- Last Update On : 2016-09-12
The causative agent of pertussis, also known as whooping cough, is Bordetella pertussis, or occasionally B. parapertussis. Bordetella species are fastidious gram-negative coccobacilli. Transmission occurs through direct contact with discharge from respiratory mucous membranes of an infected person. The incubation period of pertussis is commonly 7 to10 days after exposure but may range from 4 to 21 days. Pertussis is highly communicable, infecting up to 90% of susceptible contacts. From the onset of symptoms, the disease can take 6-8 weeks to resolve.
Pertussis can cause severe disease in very young children. It begins with mild upper respiratory tract symptoms and progresses to cough, and can further progress to severe paroxysms, often with a characteristic inspiratory whoop followed by vomiting. Fever is absent or minimal. In infants younger than six months, apnea is a common manifestation and whoop may be absent.
Immunity due to either infection or vaccination is not long lasting. Pertussis is thought to cause 12% to 26% of cough illness in adults. Adult infections should be suspected when an illness that begins with cold symptoms is prolonged and associated with a non-productive paroxysmal cough that worsens at night. Clinical diagnosis is complicated by the fact that the characteristic cough (whoop) is rarely observed in adults. Although mortality from this disease is low among adolescents and adults, these populations are a potential reservoir for pediatric infections. Pertussis can be very severe in young infants and early diagnosis is essential to limit complications and minimize disease transmission.
Making a specific diagnosis of pertussis can be challenging. PCR has become the test of choice, due to the rapid availability of results compared to culture and PCR’s capability of detecting non-viable bacteria. The sensitivity of PCR for detection of the organism from respiratory specimens has been reported to be 93%. However, both false-positive and false-negative results can occur with PCR.
Only patients with signs and symptoms consistent with pertussis should be tested to confirm the diagnosis. When possible, PCR should be done during the first 3 weeks of cough when bacterial DNA is still present in the nasopharynx. The quantity of bacterial DNA rapidly diminishes after the fourth week of cough, increasing the risk of obtaining a false-negative result. PCR testing after 5 days of antibiotic therapy is unlikely to be beneficial, because antibiotic therapy can also result in false-negative results. The optimal specimen for PCR testing is a nasopharyngeal aspirate or swab obtained from the posterior nasopharynx. Throat and anterior nasal swabs are insufficient for the recovery of B. pertussis. Asymptomatic contacts of confirmed cases should not be tested. Bordetella PCR testing is also inappropriate for a test of cure of confirmed cases.
Some pertussis vaccines have been found to contain PCR-detectable B. pertussis DNA (list available at www.cdc.gov/pertussis). Environmental sampling has identified B. pertussis DNA from these vaccines in clinic environments. Accidental transfer of the DNA from environmental surfaces to a clinical specimen can result in specimen contamination and false-positive results. Clinics should follow the CDC guidelines for preparation and administration of vaccine to prevent cross-contamination.
Nasopharyngeal swab specimens for Bordetella PCR should be collected on a rayon swab with aluminum shaft and placed in Stuart’s or Amies medium with charcoal for transport. Nasopharyngeal aspiration specimens are also acceptable for testing and are less likely to produce false positive results from contaminant DNA because the aspiration kit is a closed system. Some PCR assays detect both B. pertussis and B. parapertussis. Cross-reactivity with other Bordetella species, including B. holmseii and B. bronchiseptica is possible, however the prevalence of these organisms is less than1%.

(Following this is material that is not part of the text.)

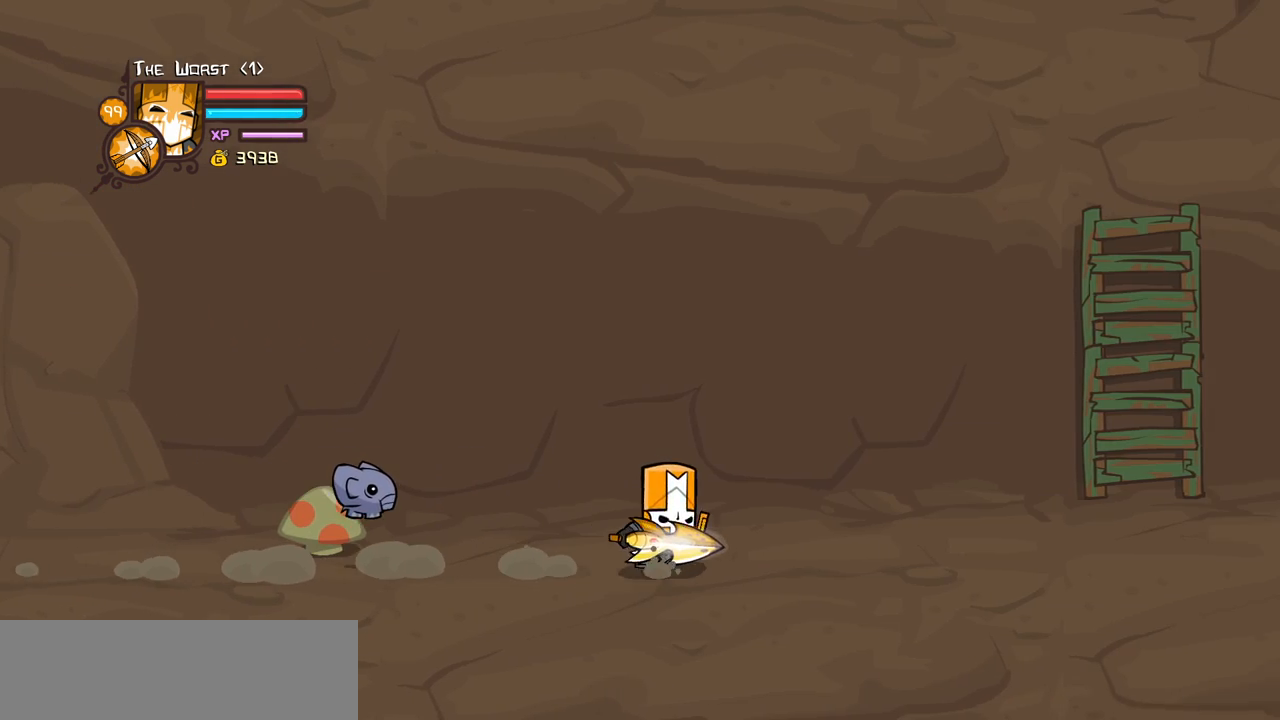
{"keys": ["right", "up"], "events": [[100, "magic", "down"], [250, "jump", "down"], [284, "light", "down"], [384, "up", "down"], [434, "magic", "up"], [467, "jump", "up"], [467, "light", "up"]]}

Bordetella serology may be useful in patients having symptoms for more than two weeks. However, serologic diagnosis generally requires the comparison of acute and convalescent samples collected over a 4-week period. The presence of Bordetella-specific IgM antibody in a single specimen can indicate acute disease, but may persist for up to 6 months after infection. IgG antibodies are only of use in active infection when a rise in antibody level is seen in paired sera. A significant rise may not always be demonstrated as peak levels of IgG may be reached before the first sample is collected. Whooping cough due to Bordetella parapertusis is not detected.
Bordetella IgG is also useful to assess immune response to vaccine, or evaluate prior exposure to the organism. IgA does not appear to contribute significantly to the diagnostic sensitivity of paired sera for acute infection.
In summary, the test of choice for the diagnosis of pertussis is PCR from a nasopharyngeal specimen. Collection swabs and transport media are available from the performing laboratory. Serologic testing requires one red top tube.